Soutenu par sa faction, le Shinseitō, mais également par le NPJ et le Kōmeitō, Ichirō Ozawa souhaite remplacer le chef du gouvernement par son principal allié Tsutomu Hata (ci-contre, à droite). Cependant ce dernier est considéré par le PSJ et le NPP comme sa marionnette personnelle et la lutte s’engage. Ozawa réussit à convaincre quelques membres du PLD de le rejoindre et marginalise ses opposants, permettant à Hata d’être élu Premier ministre le 28 avril.
Néanmoins la victoire est de courte durée : le PSJ et le NPP quittent la coalition. Le PLD a compris que c’était pour lui l’occasion de revenir au pouvoir et dépose le 25 juin une motion de censure à l’encontre du gouvernement. Lorsque ses anciens alliés du PSJ et du NPP annoncent tous deux qu’ils voteront cette dernière, Hata n’a plus d’autre choix que de démissionner et de laisser sa place à la nouvelle association entre socialistes et libéraux démocrates, qui élit le socialiste Tomiichi Murayama au poste suprême, le 30 juin. Ichirō Ozawa et le Shinseitō repassent donc dans l’opposition.
Néanmoins, le shōgun continue de fédérer. Après la coalition fragile de 1992 c’est un nouveau parti, plus solide, qui va naître le 10 décembre 1994 : le Shinshintō, ou Parti de la nouvelle frontière. S’y rejoignent les membres de la majorité sortante qui ont suivi Ozawa (Shinseitō, Kōmeitō, NPJ et PDS), mais aussi les membres du PLD qui jugent l’union entre socialistes et démocrates « contre- nature ».
Le Shinshintō devient le leader de l’opposition, avec 178 députés sur 571 à la chambre basse et 36 conseillers sur 252 à la haute. Pour diriger l’ensemble, Ozawa choisit une fois de plus de soutenir un candidat plutôt que de tenter lui-même l’aventure. Mais entre Tsutomu Hata, son allié du Shinseitō et Toshiki Kaifu (ci-contre), Ozawa choisit le second. Surnommé « Monsieur Propre » pour sa carrière sans scandale, Toshiki Kaifu fut Premier ministre à la fin des années 80 et fait parti des anciens du PLD à avoir rejoint Ozawa. Il l’emporte et nomme ce dernier Secrétaire général.

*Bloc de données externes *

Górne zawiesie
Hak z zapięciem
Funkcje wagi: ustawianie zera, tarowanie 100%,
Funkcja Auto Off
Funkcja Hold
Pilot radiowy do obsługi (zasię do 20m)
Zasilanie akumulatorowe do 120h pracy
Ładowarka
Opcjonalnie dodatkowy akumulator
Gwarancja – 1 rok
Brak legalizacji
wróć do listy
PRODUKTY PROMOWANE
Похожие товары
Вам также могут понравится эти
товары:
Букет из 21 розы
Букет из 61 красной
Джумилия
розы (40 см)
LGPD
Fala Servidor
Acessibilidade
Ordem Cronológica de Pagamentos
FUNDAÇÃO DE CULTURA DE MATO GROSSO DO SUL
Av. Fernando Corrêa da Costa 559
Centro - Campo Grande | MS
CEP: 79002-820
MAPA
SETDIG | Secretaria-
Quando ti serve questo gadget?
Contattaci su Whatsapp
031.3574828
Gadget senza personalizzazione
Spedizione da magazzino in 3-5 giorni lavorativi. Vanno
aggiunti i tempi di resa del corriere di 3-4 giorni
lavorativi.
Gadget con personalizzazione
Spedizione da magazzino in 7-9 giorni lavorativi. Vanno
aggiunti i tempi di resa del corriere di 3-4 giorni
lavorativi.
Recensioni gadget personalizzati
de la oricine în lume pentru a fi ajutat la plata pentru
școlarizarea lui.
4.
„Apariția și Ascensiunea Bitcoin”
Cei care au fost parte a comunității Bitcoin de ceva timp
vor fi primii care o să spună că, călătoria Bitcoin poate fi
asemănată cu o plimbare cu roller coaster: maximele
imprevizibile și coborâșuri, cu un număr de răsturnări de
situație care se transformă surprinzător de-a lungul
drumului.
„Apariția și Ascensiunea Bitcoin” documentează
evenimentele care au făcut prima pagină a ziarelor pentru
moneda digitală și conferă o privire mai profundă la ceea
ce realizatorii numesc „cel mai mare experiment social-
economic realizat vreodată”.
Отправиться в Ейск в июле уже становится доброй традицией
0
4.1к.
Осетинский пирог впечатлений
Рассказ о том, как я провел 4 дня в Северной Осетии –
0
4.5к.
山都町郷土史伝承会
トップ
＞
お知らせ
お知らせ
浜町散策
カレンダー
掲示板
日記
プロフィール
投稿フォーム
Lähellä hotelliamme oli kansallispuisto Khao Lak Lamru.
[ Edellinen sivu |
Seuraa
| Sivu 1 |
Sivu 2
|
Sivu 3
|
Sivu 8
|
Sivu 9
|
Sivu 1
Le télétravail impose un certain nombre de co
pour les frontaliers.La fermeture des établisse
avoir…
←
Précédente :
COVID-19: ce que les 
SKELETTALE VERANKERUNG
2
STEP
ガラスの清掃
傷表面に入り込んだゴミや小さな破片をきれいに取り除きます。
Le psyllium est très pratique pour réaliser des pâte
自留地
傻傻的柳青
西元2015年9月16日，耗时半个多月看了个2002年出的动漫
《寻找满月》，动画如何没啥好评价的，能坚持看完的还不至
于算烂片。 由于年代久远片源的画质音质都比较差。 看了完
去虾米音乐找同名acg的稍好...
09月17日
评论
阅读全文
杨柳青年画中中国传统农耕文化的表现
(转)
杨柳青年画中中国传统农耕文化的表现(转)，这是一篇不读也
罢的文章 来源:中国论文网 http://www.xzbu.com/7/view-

En décembre 1995, lorsque Kaifu démissionne, il soutient la candidature d’Ozawa qui sort finalement de l’ombre, pour affronter Hata (soutenu par l’ancien premier ministre Hosokawa). Le 27 décembre Ozawa est élu à une large majorité de 66,4% et devient le leader de l’opposition.
Mais son ancien camarade et nouveau rival est patient et autour de lui se créé une faction anti-Ozawa, qui attend les législatives de 1996 pour contre-attaquer, au premier faux pas du nouveau dirigeant. Ce dernier y a promis la victoire, mais il ne s’attendait sans doute pas à l’arrivée d’un tout nouveau parti, dirigé par deux futurs Premiers ministres, Yukio Hatoyama et Naoto Kan : le Parti Démocrate du Japon, le fameux PDJ.